We were meeting some good folk but were mindful of the streets we were trudging most of the night looking for that elusive 'hunker down' spot. Predatory people exist everywhere - in every city and Hull has that reputation. Knowing the ways of the street we stay vigilant but not adverse to new connections as was proved when we met with Ivor, Damon and Danny guys more than willing to spend time and impart their knowledge regarding the city. We like Hull and although it appears hard and rough in certain areas there is friendliness here, which bodes well for it's year as the City of Culture UK 2017.
It's time to find that place. We go down this road, that road, that lane and this lane. There it is. It looks like a shit hole that only the rats would favour. However, with a bit of survival thinking that our good friend Lofty would be proud of we put benches together in two separate spots under awnings and they serve as our sheltered raised beds for the night with two other benches obscuring the entrance to the unsightly yard.
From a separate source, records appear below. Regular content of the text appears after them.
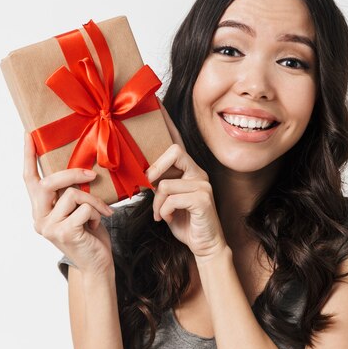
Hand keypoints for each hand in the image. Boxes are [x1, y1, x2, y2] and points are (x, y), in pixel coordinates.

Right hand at [23, 132, 114, 274]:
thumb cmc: (89, 234)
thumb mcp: (77, 209)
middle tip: (91, 175)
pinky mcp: (64, 232)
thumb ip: (70, 194)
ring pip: (72, 195)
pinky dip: (97, 213)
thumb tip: (82, 170)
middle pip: (49, 183)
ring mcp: (49, 227)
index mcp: (40, 209)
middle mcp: (39, 218)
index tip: (29, 135)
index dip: (29, 156)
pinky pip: (84, 208)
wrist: (97, 264)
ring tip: (99, 214)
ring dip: (92, 201)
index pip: (30, 179)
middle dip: (72, 174)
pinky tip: (95, 226)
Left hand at [146, 104, 226, 259]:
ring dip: (157, 202)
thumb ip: (158, 185)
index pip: (176, 142)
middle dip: (155, 170)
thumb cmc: (184, 222)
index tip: (157, 103)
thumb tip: (142, 176)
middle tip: (149, 186)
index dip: (167, 123)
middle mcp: (198, 173)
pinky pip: (172, 198)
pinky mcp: (203, 199)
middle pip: (173, 152)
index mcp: (189, 170)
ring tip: (161, 214)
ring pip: (166, 182)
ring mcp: (203, 184)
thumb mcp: (166, 201)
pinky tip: (169, 219)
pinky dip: (164, 211)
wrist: (204, 245)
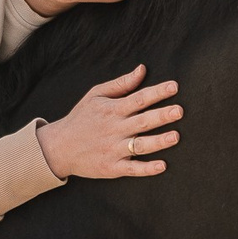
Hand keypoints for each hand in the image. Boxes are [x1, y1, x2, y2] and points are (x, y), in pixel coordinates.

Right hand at [38, 65, 181, 179]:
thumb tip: (142, 69)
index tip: (174, 86)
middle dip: (161, 116)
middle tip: (179, 111)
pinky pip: (132, 169)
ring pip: (140, 146)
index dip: (157, 92)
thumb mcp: (96, 95)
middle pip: (142, 121)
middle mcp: (114, 129)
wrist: (58, 147)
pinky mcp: (112, 168)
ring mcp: (113, 150)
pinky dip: (147, 169)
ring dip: (158, 142)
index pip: (138, 99)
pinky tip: (162, 165)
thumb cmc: (81, 118)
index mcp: (112, 110)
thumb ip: (121, 84)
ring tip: (175, 136)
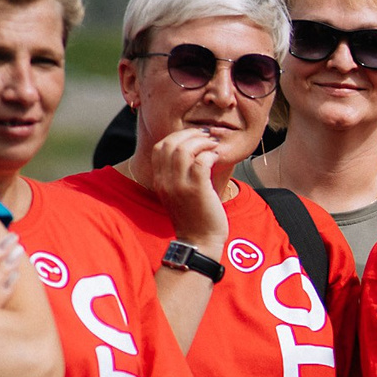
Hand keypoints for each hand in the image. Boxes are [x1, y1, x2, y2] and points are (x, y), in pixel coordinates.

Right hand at [141, 125, 228, 251]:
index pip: (160, 147)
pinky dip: (210, 154)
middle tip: (208, 137)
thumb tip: (192, 154)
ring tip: (214, 145)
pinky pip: (200, 162)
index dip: (177, 136)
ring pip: (185, 150)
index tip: (194, 137)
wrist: (200, 241)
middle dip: (191, 134)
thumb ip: (179, 175)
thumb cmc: (195, 217)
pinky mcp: (196, 190)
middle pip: (171, 144)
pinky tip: (217, 157)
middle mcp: (165, 181)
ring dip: (202, 142)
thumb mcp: (179, 193)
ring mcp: (179, 185)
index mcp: (159, 180)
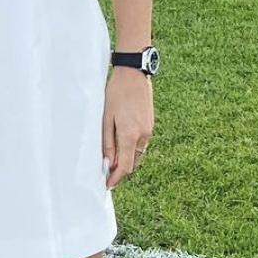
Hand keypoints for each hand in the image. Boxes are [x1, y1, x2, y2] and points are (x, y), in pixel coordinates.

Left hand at [102, 67, 154, 188]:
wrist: (133, 73)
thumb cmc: (116, 93)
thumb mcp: (106, 119)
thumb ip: (108, 143)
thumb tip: (108, 163)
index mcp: (130, 135)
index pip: (125, 167)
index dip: (116, 178)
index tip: (107, 184)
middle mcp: (143, 135)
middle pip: (133, 163)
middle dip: (121, 170)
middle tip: (106, 170)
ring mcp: (149, 129)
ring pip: (138, 154)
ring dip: (127, 159)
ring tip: (112, 156)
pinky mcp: (150, 123)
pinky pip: (142, 143)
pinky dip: (132, 148)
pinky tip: (122, 141)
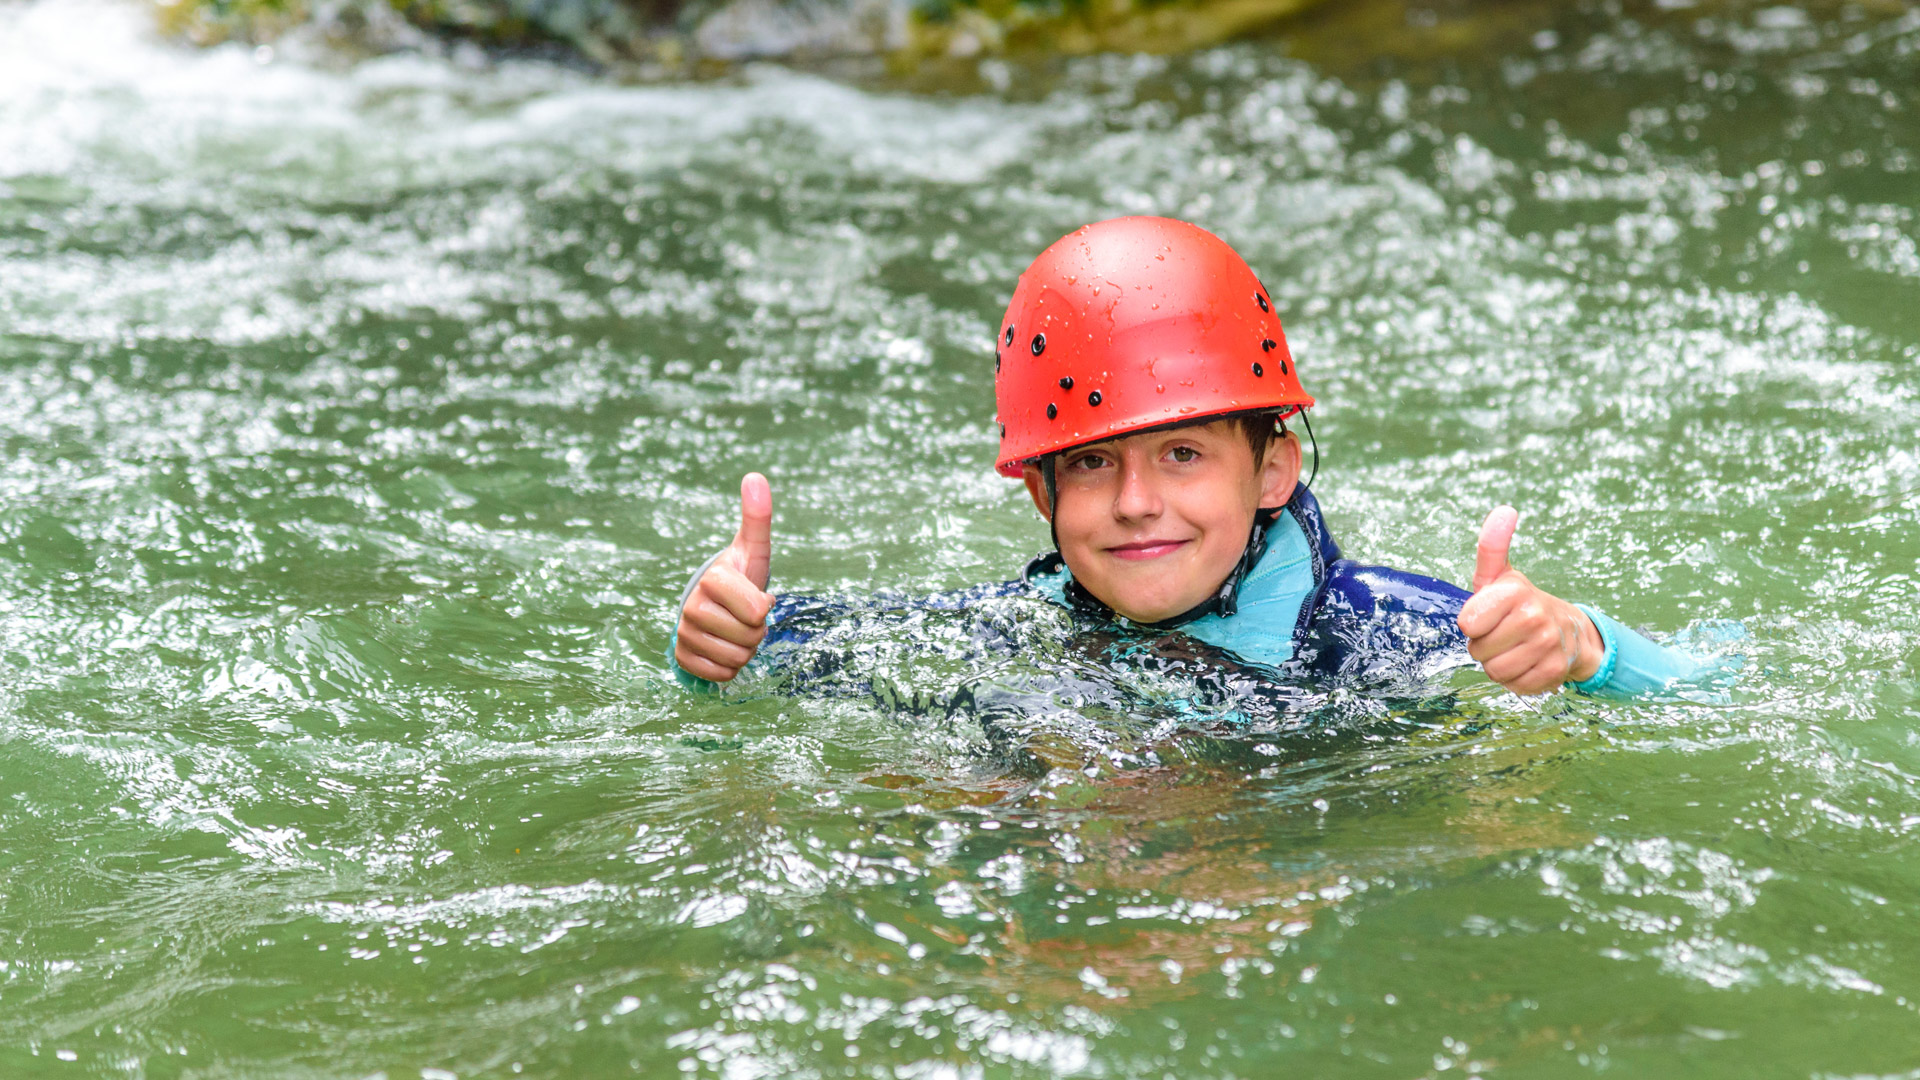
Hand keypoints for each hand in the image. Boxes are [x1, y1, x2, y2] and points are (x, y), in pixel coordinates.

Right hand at [673, 473, 774, 682]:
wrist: (715, 606)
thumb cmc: (741, 577)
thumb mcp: (753, 550)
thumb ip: (758, 517)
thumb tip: (755, 476)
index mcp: (712, 579)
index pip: (756, 611)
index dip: (764, 609)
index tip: (755, 598)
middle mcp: (692, 606)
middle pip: (749, 639)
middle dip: (757, 633)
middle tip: (746, 618)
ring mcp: (684, 632)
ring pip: (736, 659)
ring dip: (745, 650)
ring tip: (736, 631)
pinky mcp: (682, 657)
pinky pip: (720, 675)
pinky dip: (729, 667)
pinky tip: (723, 648)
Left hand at [1457, 505, 1602, 694]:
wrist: (1568, 630)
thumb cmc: (1520, 603)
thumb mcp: (1500, 576)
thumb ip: (1492, 545)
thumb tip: (1505, 510)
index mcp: (1514, 591)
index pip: (1467, 624)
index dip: (1472, 624)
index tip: (1487, 615)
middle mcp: (1535, 616)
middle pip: (1478, 651)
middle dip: (1484, 647)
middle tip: (1502, 633)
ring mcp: (1548, 645)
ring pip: (1495, 672)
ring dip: (1499, 664)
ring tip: (1514, 647)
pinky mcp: (1556, 671)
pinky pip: (1515, 686)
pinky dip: (1517, 679)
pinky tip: (1528, 662)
We eat, talk and sleep soundly at the heart of an historic UK port city, which has seen life come and go as we have. Both Stan and our father are still with us and as we look around at the end of our week beside the Humber this old pub is a reminder that it has a life awaiting it whatever that maybe. The same is so for us. Although we're not clear on what lay ahead we know life will keep on renewing itself by way of birth, ascension and unions that will always seek to be made such as that of the Humber Brook with the Humber Estuary untypically bringing two renowned waterways together namely the Wye and Humber. It's a good life full of positive connections that Stan and his mate Terry knew well.